Por un momento rotos, pareció

que se habían quedado sin país.

 

Porque la libertad

era una forma de sabiduría

y el amor una fecha sin anillo

desde los horizontes a los labios.

Casi una historia trágica,

con un final feliz.

 

Aquel sueño vivió

lo que duran las noches sorprendidas

entre la dignidad de la pobreza

y el precavido corazón del lujo.

 

Salimos al balcón.

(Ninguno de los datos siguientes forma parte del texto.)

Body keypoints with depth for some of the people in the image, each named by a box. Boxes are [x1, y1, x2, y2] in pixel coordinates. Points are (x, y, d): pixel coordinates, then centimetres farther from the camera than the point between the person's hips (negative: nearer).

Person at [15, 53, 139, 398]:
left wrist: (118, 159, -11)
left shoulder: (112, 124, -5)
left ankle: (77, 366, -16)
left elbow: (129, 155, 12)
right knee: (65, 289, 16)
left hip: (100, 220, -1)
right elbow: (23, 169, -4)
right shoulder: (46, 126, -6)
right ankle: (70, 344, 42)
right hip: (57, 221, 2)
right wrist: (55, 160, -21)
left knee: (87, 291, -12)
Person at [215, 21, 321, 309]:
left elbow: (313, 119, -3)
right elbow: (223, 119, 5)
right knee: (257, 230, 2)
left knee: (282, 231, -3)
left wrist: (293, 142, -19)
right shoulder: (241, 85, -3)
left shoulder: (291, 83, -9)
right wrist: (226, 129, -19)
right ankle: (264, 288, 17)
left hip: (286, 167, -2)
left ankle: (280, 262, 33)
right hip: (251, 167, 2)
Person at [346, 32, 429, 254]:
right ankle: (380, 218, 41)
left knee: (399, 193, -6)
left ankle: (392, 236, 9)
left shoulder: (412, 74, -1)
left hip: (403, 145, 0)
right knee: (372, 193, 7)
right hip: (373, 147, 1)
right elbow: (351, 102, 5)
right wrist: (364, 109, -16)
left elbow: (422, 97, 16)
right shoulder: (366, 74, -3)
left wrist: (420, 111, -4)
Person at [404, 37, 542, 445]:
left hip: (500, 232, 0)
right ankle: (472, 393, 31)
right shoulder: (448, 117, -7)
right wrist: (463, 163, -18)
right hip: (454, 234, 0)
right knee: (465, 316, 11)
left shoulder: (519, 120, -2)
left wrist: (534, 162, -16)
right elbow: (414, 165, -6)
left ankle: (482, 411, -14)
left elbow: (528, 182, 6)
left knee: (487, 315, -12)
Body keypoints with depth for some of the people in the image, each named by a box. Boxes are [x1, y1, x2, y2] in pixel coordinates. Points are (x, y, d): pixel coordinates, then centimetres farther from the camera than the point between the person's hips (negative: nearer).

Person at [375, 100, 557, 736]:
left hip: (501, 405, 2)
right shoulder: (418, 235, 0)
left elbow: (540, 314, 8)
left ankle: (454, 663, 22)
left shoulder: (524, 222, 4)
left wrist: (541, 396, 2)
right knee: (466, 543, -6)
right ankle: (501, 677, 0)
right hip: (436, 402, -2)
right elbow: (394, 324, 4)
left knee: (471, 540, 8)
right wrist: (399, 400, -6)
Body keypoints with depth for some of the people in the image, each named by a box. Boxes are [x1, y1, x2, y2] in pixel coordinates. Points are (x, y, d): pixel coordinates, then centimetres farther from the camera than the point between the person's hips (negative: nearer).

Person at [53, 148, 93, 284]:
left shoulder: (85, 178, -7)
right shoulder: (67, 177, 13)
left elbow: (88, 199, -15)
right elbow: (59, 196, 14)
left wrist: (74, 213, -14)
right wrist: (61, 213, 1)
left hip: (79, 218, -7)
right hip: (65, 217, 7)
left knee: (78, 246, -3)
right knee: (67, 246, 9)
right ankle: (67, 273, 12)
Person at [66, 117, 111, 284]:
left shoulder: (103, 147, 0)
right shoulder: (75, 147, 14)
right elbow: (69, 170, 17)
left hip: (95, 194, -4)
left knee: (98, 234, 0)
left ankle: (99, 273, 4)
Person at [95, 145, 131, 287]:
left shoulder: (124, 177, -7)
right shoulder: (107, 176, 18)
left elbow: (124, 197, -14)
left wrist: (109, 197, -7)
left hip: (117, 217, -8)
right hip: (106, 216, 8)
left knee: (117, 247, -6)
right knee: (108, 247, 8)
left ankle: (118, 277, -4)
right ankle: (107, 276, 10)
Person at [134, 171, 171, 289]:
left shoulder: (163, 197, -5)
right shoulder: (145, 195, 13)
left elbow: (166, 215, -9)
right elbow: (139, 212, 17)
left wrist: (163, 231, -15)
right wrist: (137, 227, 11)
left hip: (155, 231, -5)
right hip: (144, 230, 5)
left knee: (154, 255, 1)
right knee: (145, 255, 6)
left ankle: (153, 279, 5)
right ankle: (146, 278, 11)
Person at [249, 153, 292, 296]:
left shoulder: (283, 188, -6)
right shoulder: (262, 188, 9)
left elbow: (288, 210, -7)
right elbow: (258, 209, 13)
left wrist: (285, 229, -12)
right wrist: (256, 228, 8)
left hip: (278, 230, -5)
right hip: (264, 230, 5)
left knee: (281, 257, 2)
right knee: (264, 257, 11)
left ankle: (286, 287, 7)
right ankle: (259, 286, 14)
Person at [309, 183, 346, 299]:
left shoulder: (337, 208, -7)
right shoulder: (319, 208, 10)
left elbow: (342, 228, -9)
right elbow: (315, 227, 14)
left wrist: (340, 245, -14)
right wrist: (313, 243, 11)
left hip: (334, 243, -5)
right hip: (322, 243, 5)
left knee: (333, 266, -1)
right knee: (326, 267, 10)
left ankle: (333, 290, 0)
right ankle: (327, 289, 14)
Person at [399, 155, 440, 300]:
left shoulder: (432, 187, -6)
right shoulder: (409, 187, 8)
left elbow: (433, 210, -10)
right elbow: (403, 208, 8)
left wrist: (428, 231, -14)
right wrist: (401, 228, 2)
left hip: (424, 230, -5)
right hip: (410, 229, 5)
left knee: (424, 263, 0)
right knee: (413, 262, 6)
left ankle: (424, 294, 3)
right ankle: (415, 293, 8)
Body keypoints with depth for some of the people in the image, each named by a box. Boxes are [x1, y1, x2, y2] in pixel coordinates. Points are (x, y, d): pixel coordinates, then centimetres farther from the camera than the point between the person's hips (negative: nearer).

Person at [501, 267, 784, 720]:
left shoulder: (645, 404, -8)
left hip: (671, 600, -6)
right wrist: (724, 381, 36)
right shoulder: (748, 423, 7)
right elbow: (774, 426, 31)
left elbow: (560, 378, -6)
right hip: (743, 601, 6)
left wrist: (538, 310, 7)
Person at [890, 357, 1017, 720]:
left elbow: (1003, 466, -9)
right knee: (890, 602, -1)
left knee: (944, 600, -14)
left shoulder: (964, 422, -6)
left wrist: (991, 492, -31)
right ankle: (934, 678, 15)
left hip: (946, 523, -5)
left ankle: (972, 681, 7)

Las doce campanadas,

espuma limpia de cristales rotos,

cayeron a las plazas de los años setenta.

 

¿Qué empezaba a romperse?

Más que el espejo sucio de las comisarías

y las salas de espera,

en el que se arreglaron sus trajes de domingo

las pobres gentes de la dictadura.

Mucho más que el silencio,

el cristo de la alcoba,

las fotos de familia numerosa

y el orden de los hijos

que deben ir a la universidad.

 

Mucho más... He llegado a saberlo

al contemplar la luz de los amaneceres

en los ojos de un cisne

con mirada de hiena.

 

Y la serpiente que mordió a mi padre

hoy ciñe la corona.

No la serpiente del jardín que tuvo

el árbol de la vida y la sabiduría,

sino la que acechaba en la vegetación

de las felicidades y los números,

para infectar el tiempo

 hasta paralizarlo.

 

Sólo la realidad

necesita en sus días y en sus noches

la ley menesterosa de la imaginación.

Por eso quien intenta suprimir

las imaginaciones

debe privarnos de la realidad.

Y nos hemos quedado sin mentiras,

al existir, más bellos y más rubios,

en un mundo de pura inexistencia.

 

Gaviotas a la orilla de los ríos,

que se contentan con el agua dulce

y no preguntan por el año nuevo.

 

Porque la nieve

jamás es inocente,

y la nada tampoco,

la nada sucia

que cubre los jardines y las mantelerías,

aunque no se deshiele,

aunque borre las cúpulas y las conversaciones,

debajo de su amparo,

aunque deje ciudades y deseos

hundidos en las plumas de las águilas.

 

Rueda la libertad

por un mundo que fue deshabitado.

Son las doce en el viento

de las verdades frías. El servicio,

que retiró la mesa y preparó las uvas,

nos ofrece en un plato la voz de las campanas.

 

¿A quién puede dañar la perfección del viento?

Difícil preguntarlo

con palabras que sienten más vergüenza que amor

y tapan su desnudo sin mirarse a los ojos.